WORK INSTRUCTIONS
Only lines holding the word "linejoin" are wanted from the records; copy all of them.

Stored items:
===============

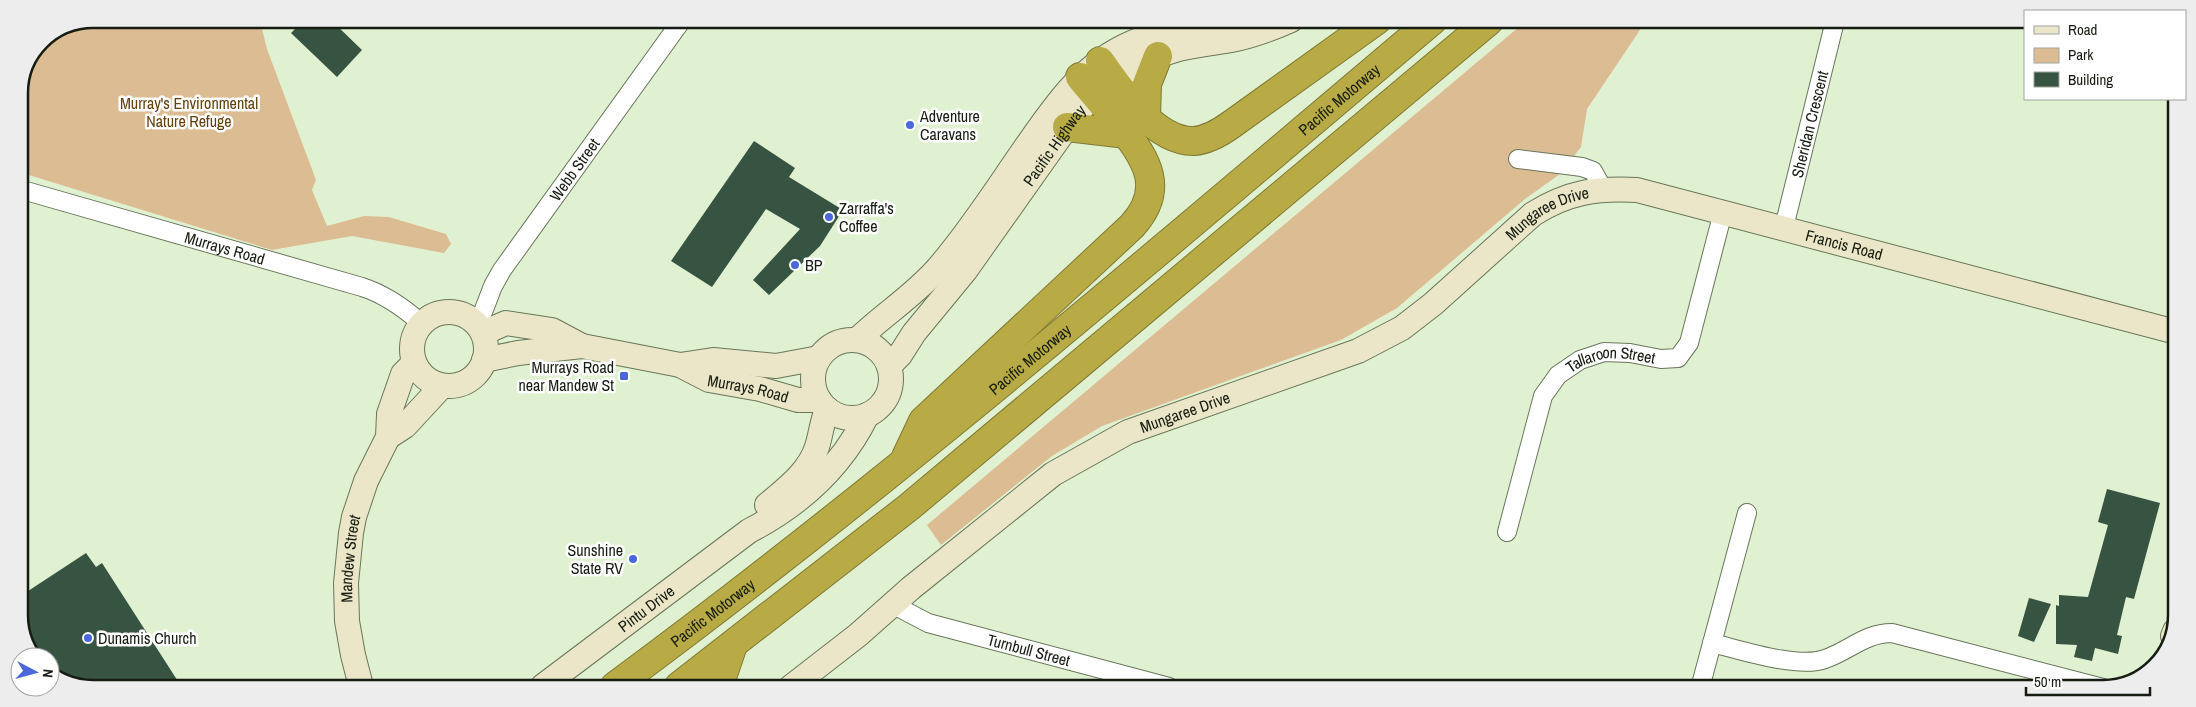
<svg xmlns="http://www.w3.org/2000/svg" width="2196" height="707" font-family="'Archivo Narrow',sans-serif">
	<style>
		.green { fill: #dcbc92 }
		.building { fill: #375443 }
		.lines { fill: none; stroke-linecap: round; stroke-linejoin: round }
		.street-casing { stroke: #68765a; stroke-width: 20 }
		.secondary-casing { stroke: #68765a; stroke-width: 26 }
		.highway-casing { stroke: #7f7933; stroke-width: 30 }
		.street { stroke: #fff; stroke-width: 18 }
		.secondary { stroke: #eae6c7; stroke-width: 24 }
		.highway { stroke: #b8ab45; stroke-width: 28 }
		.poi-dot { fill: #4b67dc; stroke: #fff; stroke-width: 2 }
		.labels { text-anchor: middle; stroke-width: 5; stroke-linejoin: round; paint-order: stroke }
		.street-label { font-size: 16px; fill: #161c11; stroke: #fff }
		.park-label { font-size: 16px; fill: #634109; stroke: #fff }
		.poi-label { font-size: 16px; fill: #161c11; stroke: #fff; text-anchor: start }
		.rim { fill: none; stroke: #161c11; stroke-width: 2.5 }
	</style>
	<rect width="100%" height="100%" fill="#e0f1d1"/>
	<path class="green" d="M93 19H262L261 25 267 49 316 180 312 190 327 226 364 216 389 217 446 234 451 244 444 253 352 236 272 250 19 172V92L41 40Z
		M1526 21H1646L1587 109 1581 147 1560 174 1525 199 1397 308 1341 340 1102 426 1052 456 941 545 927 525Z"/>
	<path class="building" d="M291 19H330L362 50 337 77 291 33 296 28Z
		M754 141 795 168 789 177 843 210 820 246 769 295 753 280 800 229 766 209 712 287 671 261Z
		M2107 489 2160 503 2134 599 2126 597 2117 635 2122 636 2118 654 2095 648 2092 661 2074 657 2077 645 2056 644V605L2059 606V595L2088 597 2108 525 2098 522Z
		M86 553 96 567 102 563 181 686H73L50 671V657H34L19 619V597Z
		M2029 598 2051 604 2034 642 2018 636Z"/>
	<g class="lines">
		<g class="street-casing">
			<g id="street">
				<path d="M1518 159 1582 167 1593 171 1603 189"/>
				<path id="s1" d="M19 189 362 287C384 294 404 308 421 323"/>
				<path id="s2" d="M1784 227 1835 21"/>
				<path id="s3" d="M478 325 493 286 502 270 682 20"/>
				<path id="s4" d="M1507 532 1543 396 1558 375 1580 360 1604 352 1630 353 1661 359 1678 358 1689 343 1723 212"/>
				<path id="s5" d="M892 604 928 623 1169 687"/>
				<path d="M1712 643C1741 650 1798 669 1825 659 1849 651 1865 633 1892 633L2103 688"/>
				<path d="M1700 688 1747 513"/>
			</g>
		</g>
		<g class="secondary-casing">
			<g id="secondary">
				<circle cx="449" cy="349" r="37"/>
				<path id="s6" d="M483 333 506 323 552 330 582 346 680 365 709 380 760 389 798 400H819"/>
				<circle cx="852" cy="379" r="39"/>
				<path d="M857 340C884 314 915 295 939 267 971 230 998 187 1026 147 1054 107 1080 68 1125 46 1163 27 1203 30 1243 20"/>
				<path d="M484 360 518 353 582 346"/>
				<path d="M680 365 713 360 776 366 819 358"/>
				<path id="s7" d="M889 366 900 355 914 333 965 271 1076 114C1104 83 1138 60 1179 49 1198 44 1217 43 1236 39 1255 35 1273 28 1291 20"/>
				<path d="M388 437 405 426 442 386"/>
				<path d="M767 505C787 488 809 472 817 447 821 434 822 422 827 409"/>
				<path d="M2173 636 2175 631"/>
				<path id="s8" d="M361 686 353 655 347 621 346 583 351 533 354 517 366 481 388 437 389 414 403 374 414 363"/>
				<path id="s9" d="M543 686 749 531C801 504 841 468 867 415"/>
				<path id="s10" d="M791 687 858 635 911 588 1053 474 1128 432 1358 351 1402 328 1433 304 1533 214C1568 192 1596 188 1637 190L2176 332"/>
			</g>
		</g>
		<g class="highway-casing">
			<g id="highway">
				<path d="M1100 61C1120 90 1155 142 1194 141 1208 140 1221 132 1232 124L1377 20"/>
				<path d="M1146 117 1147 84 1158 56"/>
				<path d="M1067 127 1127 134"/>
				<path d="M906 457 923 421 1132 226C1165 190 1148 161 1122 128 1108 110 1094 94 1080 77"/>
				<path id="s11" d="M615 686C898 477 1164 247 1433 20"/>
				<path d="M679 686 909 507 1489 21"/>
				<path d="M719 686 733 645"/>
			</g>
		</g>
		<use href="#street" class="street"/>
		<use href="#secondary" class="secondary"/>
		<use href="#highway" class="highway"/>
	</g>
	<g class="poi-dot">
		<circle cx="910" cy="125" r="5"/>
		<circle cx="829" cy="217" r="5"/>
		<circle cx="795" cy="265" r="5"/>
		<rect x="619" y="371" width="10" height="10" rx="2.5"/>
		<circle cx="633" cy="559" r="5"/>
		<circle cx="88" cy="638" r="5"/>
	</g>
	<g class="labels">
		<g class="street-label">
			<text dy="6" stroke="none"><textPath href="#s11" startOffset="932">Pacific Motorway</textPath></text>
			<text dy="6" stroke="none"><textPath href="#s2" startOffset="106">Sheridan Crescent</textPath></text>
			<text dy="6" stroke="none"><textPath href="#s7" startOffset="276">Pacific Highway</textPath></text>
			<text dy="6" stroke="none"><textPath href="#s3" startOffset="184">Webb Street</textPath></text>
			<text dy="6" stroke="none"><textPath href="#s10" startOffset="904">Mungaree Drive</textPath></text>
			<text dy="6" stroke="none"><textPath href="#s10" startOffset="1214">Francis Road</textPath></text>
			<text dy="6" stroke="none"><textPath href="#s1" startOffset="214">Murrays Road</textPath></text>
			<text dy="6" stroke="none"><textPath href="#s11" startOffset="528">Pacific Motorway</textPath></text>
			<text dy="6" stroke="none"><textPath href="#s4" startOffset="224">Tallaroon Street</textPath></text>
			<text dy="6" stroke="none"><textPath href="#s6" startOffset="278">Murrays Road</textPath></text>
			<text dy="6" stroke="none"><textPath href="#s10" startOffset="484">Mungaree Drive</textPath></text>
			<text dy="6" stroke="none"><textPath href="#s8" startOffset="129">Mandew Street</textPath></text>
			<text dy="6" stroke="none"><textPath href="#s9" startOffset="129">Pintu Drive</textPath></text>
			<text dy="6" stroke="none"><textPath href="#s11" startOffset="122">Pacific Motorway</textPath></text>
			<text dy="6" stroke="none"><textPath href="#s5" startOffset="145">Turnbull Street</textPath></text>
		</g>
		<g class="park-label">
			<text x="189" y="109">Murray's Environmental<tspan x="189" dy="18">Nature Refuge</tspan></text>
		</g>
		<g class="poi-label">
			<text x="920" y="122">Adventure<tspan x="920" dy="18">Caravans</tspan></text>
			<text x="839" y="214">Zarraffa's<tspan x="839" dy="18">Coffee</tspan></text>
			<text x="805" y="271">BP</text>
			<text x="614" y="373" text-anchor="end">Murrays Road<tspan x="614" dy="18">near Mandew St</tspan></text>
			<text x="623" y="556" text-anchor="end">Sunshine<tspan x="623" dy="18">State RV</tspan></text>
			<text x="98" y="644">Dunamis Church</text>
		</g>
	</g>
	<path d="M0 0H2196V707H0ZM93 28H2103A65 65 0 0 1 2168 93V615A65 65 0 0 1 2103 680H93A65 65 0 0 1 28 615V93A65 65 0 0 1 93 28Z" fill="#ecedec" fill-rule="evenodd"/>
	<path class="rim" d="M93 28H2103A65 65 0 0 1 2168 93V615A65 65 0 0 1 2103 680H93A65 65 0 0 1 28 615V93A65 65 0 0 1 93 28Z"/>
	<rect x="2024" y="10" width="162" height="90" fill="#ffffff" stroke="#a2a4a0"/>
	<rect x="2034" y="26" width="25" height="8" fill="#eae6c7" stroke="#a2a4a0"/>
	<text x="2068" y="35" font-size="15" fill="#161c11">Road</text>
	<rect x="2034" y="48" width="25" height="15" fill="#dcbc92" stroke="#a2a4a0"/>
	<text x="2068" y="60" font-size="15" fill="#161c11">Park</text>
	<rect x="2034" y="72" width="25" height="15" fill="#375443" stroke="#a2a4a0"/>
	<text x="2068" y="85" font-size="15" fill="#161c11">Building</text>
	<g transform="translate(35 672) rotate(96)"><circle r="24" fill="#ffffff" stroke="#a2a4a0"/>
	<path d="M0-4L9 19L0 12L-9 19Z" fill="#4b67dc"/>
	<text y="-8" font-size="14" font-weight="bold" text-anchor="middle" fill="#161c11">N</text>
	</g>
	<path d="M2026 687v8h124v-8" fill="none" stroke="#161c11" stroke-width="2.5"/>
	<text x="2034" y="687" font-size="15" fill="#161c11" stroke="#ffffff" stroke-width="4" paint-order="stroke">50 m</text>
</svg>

===============

TASK RESULT
		.lines { fill: none; stroke-linecap: round; stroke-linejoin: round }
		.labels { text-anchor: middle; stroke-width: 5; stroke-linejoin: round; paint-order: stroke }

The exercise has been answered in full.